→ INSTRUÇÃO 1
Reproduza fielmente as entradas, começando pela primeira delas e parando depois da linha que contém "blue square: moved 7 px right, 35 px down".

→ TEXTO DO DOCUMENTO
○ ○ ○ ○

O Romance Histórico
como referencial histórico e literário na Literatura lusófona
* Por
Urda Alice Klueger
Pela vida afora defendi
que uma grande quantidade de pessoas muito gosta de História, desde que as
informações a respeito sejam dadas a elas
de maneira simples e agradável, como é o caso de boa parte dos
romances-históricos - pois os há, também, de péssima qualidade de texto e muito
duvidáveis quanto a possíveis pesquisas que o autor tenha feito para que seu
romance possa ter a classificação de "histórico".
Só vim a ter um
substrato científico para tal agir e
pensar quando, fazendo o Curso de História da Universidade desta cidade, como
aluna da grande professora Dra. Maria Luiza Renaux, tive a grata surpresa de
vê-la sugerir, como complementação ao nosso aprendizado sobre História Antiga,
a leitura de diversos romances-históricos. Está claro que ela nos aconselhava a
ler o que de melhor havia em matéria de credibilidade e texto.
Após este preâmbulo,
acho que vale falar de como o romance vai entrar na minha vida de uma forma que
vai me levar para o caminho da História, e tanto quanto me lembro, o primeiro
que me deu tal sabor e prazer foi um livro chamado "O Egípcio", de um
autor chamado Mika Waltari, que até hoje não sei de que nacionalidade é e nem
sei se pronuncio corretamente o seu nome. Foi um importante primeiro momento de
ligação Literatura/História na minha vida, e que acabou por afetá-la para
sempre.

○ ○ ○ ○

→ ENTRADAS
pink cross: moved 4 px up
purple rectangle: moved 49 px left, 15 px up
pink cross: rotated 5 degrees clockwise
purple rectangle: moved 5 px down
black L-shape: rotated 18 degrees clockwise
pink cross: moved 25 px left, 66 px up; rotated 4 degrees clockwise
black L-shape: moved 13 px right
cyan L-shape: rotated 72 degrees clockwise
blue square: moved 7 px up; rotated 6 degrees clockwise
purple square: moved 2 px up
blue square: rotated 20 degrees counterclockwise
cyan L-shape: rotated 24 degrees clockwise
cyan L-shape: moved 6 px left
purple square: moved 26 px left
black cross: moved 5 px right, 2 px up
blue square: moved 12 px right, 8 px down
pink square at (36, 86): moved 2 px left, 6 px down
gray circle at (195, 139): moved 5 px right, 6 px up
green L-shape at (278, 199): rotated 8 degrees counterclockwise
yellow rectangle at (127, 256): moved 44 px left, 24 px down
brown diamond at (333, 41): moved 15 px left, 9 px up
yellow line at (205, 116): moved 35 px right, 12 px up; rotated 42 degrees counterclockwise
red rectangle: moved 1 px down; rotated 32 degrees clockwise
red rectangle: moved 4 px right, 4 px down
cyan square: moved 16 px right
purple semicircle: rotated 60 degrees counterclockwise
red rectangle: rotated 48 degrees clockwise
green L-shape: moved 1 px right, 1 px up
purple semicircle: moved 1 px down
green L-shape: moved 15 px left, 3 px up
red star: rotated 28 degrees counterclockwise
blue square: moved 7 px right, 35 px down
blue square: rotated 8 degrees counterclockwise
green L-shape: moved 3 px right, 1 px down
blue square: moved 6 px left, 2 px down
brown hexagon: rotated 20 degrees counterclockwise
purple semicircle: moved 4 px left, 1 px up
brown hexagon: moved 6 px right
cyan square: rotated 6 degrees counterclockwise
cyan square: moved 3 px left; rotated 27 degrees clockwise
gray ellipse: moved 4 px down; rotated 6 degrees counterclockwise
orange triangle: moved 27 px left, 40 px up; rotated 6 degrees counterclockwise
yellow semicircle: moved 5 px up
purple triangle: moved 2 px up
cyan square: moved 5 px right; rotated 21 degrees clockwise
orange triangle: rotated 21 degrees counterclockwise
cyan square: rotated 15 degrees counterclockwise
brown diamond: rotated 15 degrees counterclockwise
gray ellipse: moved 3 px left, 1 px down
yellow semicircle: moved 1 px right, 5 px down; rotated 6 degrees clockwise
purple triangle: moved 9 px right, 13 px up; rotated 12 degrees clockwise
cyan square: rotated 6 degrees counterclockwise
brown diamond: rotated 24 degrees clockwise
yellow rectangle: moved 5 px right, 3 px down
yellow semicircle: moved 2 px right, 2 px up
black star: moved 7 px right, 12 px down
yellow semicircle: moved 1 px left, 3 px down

○ ○ ○ ○

→ INSTRUÇÃO 2
Diga se cada afirmação concorda com o texto sobre o romance histórico, respondendo sim ou não e citando literalmente as palavras do texto que decidem. (a) A professora Maria Luiza Renaux sugeriu a leitura de romances-históricos para complementar o estudo de História Antiga. (b) A autora sabe de que nacionalidade é Mika Waltari. (c) Segundo a autora, todos os romances-históricos têm boa qualidade de texto.

→ RESULTADO 1
pink cross: moved 4 px up
purple rectangle: moved 49 px left, 15 px up
pink cross: rotated 5 degrees clockwise
purple rectangle: moved 5 px down
black L-shape: rotated 18 degrees clockwise
pink cross: moved 25 px left, 66 px up; rotated 4 degrees clockwise
black L-shape: moved 13 px right
cyan L-shape: rotated 72 degrees clockwise
blue square: moved 7 px up; rotated 6 degrees clockwise
purple square: moved 2 px up
blue square: rotated 20 degrees counterclockwise
cyan L-shape: rotated 24 degrees clockwise
cyan L-shape: moved 6 px left
purple square: moved 26 px left
black cross: moved 5 px right, 2 px up
blue square: moved 12 px right, 8 px down
pink square at (36, 86): moved 2 px left, 6 px down
gray circle at (195, 139): moved 5 px right, 6 px up
green L-shape at (278, 199): rotated 8 degrees counterclockwise
yellow rectangle at (127, 256): moved 44 px left, 24 px down
brown diamond at (333, 41): moved 15 px left, 9 px up
yellow line at (205, 116): moved 35 px right, 12 px up; rotated 42 degrees counterclockwise
red rectangle: moved 1 px down; rotated 32 degrees clockwise
red rectangle: moved 4 px right, 4 px down
cyan square: moved 16 px right
purple semicircle: rotated 60 degrees counterclockwise
red rectangle: rotated 48 degrees clockwise
green L-shape: moved 1 px right, 1 px up
purple semicircle: moved 1 px down
green L-shape: moved 15 px left, 3 px up
red star: rotated 28 degrees counterclockwise
blue square: moved 7 px right, 35 px down

→ RESULTADO 2
(a) Sim: "vê-la sugerir, como complementação ao nosso aprendizado sobre História Antiga, a leitura de diversos romances-históricos".
(b) Não: "até hoje não sei de que nacionalidade é".
(c) Não: "pois os há, também, de péssima qualidade de texto".